Lamar Culture

A historic photo of one of the two mounds at the Lamar site
Lamar Mound

Joseph Coke

This important prehistoric town is located in the river floodplain about 2 ½ miles south of Ocmulgee Mounds National Historical Park’s main unit. The site was named for an early landowner and, in turn, lends its name to a distinctive Late Mississippian Period Culture that was first recognized here. The Lamar Culture blanketed Georgia and portions of five neighboring states from about 1300 CE until at least 1650 CE. This particular site was established by 1350 CE.

The material culture of the people associated with the Lamar site included a pottery that incorporated decorative elements of both the ancient Woodland complicated stamping tradition and later traits such as incised designs on the shoulder of “cazuela” bowl forms. Aside from its unique ceramics, the culture is characterized by numerous compact towns with paired mounds separated by open courts, and certain artifacts that are diagnostic of the Southeastern Ceremonial Complex, which reached its zenith around 1250 CE.

The Lamar village was set up near the river and fortified by a stockade of upright logs. Swamps surrounded it and the inhabitants cultivated agricultural fields throughout the floodplain. Here the people built two mounds for their temples, facing each other across a central plaza. Lamar’s spiral mound is unique in all of America. The ramp to the summit of the mound circles counterclockwise in four complete traverses. They also built rectangular houses grouped about the mounds and nearby court. The house construction consisted of a framework of light poles interlaced with cane, which was plastered with clay and roofed with a variety of grass thatch or sometimes covered with sod. Some homes, possibly those of the headmen or rulers, were raised on low earthen platforms.

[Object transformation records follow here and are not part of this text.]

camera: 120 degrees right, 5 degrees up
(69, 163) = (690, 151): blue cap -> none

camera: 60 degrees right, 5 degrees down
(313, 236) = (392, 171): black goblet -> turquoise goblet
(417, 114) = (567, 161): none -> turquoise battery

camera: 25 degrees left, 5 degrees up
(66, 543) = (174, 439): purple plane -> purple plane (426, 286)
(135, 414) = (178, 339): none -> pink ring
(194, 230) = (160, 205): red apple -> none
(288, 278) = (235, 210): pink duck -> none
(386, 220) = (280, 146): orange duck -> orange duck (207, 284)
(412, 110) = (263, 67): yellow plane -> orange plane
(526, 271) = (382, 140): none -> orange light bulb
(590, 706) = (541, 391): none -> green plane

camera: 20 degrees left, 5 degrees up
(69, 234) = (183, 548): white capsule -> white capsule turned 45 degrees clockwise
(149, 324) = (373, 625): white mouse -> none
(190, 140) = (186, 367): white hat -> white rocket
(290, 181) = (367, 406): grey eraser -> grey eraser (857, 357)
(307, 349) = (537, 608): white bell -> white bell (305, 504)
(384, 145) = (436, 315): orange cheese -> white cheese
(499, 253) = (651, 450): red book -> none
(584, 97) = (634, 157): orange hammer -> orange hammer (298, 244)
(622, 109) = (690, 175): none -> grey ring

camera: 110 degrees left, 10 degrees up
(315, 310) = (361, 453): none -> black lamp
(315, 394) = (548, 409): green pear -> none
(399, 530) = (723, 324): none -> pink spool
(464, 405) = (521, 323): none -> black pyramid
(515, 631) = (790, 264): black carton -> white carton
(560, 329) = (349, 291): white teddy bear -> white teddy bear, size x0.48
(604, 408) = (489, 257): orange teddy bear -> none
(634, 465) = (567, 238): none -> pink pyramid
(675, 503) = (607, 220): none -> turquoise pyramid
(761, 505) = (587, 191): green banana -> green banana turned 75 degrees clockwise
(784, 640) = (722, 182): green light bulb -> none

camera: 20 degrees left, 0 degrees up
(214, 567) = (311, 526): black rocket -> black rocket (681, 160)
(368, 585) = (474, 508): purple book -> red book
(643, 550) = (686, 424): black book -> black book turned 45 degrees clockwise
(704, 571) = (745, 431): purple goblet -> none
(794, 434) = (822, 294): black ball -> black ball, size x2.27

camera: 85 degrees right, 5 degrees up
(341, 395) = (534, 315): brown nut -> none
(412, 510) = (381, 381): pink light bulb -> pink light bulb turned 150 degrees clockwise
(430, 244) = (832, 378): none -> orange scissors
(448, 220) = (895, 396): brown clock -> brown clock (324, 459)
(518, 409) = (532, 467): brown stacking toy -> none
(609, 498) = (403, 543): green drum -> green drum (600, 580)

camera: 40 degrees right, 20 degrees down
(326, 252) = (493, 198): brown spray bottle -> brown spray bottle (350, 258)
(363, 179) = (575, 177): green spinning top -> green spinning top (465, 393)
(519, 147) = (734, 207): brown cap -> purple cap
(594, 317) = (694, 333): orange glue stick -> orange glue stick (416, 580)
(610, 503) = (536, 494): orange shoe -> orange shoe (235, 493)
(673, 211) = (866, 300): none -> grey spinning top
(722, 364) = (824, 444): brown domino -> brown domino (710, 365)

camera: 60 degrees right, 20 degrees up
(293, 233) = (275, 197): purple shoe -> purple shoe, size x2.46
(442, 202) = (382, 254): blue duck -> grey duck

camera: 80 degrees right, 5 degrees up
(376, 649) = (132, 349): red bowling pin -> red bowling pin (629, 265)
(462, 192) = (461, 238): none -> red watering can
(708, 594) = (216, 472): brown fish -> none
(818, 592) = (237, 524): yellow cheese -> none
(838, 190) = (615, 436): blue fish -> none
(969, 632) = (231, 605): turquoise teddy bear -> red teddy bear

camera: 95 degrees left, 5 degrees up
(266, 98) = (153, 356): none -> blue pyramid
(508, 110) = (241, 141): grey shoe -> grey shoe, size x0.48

Lamar cultural life continued in an uninterrupted fashion until the arrival of Spaniard Hernando de Soto’s expedition into the interior of the southeast in 1540. This exposure to foreigners left a legacy of depopulation among native inhabitants. It is believed that epidemic diseases introduced by the Europeans decimated as much as three-fourths of the original Lamar population. The survivors of this catastrophe and their descendants banded together to form the groups that historically were known to the early English settlers as the Ochese Creeks and today are known as Muscogee Creeks.
 
Historic aerial photo of the two mounds of the Lamar site
Aerial view of the Lamar site

Joseph Coke

Presently, the Lamar site is undeveloped and closed to the general public. This is both for the protection of the site and the average visitor. The site lies within the floodplain river swamp and is annually flooded during the rains of late winter and early spring. This condition leaves the area strewn with debris deposited by the receding floodwaters. Annual floods also increase soil fertility, and the area is densely populated with undergrowth throughout the forest. Low areas with standing pools of water provide many breeding places for mosquitoes and other insects that call the swamp their home.